• _TEXTE SOURCE_:
Ça fait au moins un an que je sais que je vais passer à autre chose par rapport à mon emploi… qu’on le veuille ou non, une telle situation, peu importe le motif, instille une posture rétrospective. Pour le moins: trente trois ans d’un job qui nous définit tant personnellement que professionnellement, c’est aussi les études avant le job, les projets qu’on avait fait dans sa tête et l’image de ce qu’on souhaitait devenir; ce sont ces premiers emplois, alimentaires bien sûr mais qui ont permis bien plus et qui sont devenus expériences de vie. Dans la foulée de ces regards en arrière on y voit les amours, tous perdus sauf le dernier; on y voit des illusions, toutes perdues parce qu’elles en étaient, des buts, parfois atteints et des gestes posés, pour le meilleur et pour le pire.
Regarder vers l’arrière quand on va par en avant, ça peut être dangereux: on s’expose aux regrets, aux remords, aux déceptions, aux échecs; plus encore, on ne voit pas le beau qui pourrait venir vers nous, ou encore les obstacles qui pourraient nous faire trébucher. En contrepartie, réfléchir au passé peut doter le présent d’une lumière précieuse pour le chemin à parcourir. Naviguer en connaissant les eaux, c’est beaucoup plus facile: on pressent les écueils, on domine les vents contraires, on distingue les courants qui nous propulseront de ceux qui pourraient nous faire chavirer.
Toujours est-il que ça fait un bout que je pondère les différentes expériences de ma vie-avant. Je prends la mesure de ce que j’ai accompli, je vous raconterai sûrement, je suis fier de ce que je suis devenu et, aussi, de ce que je n’ai pas fait… Ça aussi, je vous conterai, quand j’aurai le temps. Évidemment si ça vous intéresse, faudra me le dire si c’est le cas.
Et il me reste 33 jours à travailler.

• _ÉNONCÉ_:
Extrayez du texte source, sans rien modifier, tout ce qui va de « Regarder vers l’arrière » jusqu'à « nous faire chavirer. ».

• _DONNÉES FOURNIES_:
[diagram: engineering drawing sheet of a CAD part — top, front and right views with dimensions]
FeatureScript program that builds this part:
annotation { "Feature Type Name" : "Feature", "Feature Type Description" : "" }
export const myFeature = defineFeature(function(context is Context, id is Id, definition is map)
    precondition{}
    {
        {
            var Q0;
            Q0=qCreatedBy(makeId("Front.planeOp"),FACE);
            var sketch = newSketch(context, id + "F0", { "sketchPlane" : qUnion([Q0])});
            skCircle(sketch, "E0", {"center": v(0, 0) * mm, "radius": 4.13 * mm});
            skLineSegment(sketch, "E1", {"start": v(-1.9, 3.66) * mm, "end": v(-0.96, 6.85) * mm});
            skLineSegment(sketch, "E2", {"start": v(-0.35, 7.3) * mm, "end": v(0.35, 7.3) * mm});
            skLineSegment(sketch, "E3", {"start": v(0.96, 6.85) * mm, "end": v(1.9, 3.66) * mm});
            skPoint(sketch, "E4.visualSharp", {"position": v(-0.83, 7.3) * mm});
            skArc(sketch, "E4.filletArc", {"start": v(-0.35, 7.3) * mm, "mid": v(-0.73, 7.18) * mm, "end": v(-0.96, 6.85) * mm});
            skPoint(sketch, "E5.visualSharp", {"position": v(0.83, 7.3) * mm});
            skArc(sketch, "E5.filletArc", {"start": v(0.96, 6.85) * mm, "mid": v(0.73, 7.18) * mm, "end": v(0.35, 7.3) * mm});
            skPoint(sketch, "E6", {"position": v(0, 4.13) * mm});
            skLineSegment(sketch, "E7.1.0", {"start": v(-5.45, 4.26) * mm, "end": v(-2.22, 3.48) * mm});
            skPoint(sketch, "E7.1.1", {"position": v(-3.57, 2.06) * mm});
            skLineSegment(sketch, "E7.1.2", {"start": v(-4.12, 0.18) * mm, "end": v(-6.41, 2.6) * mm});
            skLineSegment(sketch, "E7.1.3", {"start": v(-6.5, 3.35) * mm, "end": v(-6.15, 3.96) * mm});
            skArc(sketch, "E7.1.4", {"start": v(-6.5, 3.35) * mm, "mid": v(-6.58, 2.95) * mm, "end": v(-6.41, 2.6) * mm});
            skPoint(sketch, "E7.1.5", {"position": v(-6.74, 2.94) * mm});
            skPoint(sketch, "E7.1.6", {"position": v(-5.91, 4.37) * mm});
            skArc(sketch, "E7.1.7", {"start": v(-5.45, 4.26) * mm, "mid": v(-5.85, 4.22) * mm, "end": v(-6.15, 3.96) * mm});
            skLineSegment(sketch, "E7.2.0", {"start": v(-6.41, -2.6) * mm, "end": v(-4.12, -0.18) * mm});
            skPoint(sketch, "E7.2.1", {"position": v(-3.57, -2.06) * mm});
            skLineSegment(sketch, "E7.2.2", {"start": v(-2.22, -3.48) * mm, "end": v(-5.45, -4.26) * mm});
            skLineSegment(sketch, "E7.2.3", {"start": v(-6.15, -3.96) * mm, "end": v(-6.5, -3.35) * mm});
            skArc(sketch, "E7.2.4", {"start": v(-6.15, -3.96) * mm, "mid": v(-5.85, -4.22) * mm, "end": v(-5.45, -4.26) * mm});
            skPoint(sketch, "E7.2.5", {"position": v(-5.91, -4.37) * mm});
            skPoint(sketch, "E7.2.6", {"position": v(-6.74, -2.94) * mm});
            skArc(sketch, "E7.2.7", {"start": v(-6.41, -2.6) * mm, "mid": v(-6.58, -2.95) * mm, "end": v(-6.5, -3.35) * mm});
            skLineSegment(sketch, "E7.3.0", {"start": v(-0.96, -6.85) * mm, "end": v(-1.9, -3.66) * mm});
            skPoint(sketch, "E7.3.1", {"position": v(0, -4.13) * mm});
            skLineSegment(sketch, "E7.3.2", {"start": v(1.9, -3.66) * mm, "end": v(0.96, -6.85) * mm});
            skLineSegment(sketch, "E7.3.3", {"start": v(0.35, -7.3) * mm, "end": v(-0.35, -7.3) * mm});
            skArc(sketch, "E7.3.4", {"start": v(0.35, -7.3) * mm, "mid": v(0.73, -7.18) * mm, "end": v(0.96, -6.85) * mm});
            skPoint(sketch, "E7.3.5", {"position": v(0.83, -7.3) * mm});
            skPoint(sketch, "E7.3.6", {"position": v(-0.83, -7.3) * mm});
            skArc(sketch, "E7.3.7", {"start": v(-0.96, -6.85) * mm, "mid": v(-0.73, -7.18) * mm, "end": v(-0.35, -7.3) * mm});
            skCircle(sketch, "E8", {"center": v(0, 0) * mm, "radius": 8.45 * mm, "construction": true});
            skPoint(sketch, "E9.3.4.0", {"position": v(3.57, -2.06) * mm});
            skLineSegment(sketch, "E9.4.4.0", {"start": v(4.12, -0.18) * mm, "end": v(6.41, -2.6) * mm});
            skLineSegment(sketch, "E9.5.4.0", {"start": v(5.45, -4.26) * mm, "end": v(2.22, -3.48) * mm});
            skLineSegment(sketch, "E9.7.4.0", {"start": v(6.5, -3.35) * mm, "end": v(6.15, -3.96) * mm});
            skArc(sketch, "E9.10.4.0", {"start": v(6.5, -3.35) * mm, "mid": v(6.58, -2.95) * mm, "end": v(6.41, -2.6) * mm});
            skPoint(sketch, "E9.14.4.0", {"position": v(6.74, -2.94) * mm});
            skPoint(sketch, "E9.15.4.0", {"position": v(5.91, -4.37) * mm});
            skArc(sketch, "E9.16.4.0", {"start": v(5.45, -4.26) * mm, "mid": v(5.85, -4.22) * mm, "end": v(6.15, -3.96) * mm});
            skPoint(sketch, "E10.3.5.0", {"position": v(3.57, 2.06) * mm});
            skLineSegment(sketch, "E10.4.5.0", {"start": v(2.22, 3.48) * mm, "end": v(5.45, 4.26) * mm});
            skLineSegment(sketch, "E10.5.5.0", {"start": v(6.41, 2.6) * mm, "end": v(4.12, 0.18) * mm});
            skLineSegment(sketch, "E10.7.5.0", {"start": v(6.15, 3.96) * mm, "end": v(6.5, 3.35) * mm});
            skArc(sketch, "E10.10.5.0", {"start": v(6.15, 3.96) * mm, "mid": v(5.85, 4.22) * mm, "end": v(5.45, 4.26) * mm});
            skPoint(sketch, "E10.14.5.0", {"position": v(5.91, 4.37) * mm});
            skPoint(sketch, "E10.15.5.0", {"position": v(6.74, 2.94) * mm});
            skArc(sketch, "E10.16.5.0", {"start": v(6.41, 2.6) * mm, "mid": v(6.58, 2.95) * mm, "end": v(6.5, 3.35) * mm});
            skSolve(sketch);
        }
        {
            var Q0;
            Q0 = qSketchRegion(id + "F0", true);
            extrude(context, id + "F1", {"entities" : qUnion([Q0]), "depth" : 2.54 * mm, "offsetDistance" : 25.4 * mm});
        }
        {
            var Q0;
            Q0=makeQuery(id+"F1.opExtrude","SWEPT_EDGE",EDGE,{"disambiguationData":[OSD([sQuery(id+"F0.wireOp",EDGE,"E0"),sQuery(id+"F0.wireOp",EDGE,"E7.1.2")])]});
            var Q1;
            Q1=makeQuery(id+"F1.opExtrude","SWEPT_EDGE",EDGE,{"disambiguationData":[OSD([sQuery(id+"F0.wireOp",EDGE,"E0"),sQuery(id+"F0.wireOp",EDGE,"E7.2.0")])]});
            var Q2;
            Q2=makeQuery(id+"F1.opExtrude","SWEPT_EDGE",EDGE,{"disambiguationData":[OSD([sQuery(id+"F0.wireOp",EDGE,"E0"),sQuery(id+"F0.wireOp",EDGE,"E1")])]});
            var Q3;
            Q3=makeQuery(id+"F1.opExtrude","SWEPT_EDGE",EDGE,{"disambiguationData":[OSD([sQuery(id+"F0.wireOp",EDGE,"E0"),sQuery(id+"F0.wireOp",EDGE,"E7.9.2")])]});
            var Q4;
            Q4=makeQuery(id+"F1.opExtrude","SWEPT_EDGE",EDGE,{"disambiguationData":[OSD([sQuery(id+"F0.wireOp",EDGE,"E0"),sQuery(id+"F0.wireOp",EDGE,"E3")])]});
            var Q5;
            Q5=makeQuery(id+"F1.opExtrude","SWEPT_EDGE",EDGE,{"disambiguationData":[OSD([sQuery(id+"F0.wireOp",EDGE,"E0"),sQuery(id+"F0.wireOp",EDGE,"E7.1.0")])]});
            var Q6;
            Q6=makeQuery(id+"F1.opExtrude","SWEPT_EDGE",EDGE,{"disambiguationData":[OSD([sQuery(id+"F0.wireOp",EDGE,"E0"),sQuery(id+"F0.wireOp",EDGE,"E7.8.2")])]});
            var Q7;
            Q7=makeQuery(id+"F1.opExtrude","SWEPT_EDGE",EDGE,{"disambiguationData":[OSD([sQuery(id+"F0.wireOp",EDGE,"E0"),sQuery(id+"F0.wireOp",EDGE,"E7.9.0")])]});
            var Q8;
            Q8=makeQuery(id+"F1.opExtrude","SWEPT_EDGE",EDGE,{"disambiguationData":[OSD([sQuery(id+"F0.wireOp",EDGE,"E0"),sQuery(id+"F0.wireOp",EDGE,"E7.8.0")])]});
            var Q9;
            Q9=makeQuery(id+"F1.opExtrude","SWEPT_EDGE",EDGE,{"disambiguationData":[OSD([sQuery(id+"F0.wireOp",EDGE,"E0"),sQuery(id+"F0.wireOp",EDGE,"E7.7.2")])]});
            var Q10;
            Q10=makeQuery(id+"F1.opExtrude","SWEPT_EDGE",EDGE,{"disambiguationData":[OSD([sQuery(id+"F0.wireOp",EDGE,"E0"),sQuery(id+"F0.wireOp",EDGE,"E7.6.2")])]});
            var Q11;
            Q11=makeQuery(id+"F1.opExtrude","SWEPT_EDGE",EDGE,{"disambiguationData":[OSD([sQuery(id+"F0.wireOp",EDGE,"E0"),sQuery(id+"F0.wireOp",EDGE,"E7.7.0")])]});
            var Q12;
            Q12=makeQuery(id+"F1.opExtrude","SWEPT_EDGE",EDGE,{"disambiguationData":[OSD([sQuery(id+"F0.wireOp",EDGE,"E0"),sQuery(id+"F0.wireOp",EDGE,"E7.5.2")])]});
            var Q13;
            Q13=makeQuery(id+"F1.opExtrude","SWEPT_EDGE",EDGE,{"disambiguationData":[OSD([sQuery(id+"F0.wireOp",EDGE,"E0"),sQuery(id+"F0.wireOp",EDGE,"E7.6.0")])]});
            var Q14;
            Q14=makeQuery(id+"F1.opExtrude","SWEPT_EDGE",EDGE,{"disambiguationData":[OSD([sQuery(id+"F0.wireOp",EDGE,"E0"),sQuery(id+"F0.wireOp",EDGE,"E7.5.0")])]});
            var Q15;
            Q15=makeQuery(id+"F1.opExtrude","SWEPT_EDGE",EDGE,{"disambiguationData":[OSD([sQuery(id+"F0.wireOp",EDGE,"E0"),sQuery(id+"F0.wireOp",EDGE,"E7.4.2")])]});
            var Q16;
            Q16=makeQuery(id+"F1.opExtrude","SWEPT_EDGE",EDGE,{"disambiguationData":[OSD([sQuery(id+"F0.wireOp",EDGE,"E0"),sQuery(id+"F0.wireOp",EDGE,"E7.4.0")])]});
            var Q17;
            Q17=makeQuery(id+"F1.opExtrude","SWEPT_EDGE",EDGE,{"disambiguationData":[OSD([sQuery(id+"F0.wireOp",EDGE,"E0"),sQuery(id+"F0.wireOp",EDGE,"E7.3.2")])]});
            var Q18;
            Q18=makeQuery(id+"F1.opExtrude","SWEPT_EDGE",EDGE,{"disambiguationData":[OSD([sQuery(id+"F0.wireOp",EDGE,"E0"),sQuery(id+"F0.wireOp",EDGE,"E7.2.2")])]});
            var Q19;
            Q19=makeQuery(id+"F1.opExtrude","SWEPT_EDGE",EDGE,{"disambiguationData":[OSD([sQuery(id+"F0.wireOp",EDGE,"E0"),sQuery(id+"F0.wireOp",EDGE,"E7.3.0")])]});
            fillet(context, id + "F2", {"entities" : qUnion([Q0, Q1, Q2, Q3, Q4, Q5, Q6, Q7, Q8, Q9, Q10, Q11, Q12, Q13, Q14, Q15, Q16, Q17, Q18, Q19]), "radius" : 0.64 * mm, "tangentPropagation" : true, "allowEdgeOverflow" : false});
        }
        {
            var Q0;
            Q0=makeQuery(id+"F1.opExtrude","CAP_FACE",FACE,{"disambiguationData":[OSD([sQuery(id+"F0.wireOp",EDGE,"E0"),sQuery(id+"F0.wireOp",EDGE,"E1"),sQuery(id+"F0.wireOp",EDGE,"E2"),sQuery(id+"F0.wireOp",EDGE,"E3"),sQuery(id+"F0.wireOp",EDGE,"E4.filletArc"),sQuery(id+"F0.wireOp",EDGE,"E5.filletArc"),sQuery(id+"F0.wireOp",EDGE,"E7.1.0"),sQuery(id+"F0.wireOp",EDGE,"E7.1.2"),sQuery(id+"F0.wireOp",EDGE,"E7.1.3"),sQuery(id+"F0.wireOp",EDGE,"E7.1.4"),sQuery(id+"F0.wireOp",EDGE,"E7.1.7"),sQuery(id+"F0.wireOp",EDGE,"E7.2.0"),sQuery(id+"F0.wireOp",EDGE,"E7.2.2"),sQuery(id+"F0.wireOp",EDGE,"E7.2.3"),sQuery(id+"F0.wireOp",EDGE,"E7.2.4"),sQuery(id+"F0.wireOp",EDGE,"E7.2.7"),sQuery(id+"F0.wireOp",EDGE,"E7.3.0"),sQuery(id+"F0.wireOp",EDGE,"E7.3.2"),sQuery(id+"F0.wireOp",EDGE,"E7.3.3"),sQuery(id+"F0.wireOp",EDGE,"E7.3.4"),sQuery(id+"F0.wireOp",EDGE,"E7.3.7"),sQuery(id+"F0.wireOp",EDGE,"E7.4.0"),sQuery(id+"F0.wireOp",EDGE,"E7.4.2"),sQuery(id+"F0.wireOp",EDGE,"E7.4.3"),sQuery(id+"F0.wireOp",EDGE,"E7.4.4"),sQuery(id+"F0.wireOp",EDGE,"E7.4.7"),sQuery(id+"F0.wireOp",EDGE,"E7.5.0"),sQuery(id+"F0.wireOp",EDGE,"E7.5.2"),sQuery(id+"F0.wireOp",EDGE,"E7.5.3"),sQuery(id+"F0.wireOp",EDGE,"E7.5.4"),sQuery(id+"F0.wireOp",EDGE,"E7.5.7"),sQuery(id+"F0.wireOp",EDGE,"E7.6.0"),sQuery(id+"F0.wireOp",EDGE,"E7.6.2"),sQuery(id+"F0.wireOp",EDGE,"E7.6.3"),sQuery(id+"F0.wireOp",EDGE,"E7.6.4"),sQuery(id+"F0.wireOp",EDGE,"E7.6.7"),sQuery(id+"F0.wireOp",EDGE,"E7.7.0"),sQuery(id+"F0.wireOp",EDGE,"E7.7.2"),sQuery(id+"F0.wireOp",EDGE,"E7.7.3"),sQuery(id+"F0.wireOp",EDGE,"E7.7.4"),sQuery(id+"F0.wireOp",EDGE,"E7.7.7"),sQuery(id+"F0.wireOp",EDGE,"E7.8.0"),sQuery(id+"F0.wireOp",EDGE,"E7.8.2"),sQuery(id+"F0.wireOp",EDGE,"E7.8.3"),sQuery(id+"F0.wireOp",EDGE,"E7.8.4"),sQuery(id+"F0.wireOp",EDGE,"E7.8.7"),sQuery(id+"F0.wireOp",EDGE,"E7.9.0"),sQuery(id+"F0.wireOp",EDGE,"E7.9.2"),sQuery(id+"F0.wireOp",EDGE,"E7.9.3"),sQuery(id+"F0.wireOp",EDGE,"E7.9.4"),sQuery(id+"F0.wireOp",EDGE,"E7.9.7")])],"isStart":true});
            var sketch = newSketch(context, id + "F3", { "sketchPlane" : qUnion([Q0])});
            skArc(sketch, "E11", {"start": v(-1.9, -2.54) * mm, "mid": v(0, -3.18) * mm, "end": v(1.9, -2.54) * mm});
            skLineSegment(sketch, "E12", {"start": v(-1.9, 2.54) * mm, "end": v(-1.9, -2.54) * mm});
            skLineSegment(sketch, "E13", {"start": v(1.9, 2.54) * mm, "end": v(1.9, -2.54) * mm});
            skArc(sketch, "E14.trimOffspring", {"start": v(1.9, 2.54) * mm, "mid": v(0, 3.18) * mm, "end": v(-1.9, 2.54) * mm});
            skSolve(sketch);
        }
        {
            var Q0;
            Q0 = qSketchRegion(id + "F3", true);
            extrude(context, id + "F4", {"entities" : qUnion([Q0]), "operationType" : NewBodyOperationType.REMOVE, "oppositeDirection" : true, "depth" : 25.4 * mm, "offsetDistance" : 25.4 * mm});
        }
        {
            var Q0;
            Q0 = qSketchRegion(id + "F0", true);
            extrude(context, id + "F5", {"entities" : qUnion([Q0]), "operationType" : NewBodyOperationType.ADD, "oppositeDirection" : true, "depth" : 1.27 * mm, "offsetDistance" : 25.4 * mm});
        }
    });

• _CORRIGÉ_:
Regarder vers l’arrière quand on va par en avant, ça peut être dangereux: on s’expose aux regrets, aux remords, aux déceptions, aux échecs; plus encore, on ne voit pas le beau qui pourrait venir vers nous, ou encore les obstacles qui pourraient nous faire trébucher. En contrepartie, réfléchir au passé peut doter le présent d’une lumière précieuse pour le chemin à parcourir. Naviguer en connaissant les eaux, c’est beaucoup plus facile: on pressent les écueils, on domine les vents contraires, on distingue les courants qui nous propulseront de ceux qui pourraient nous faire chavirer.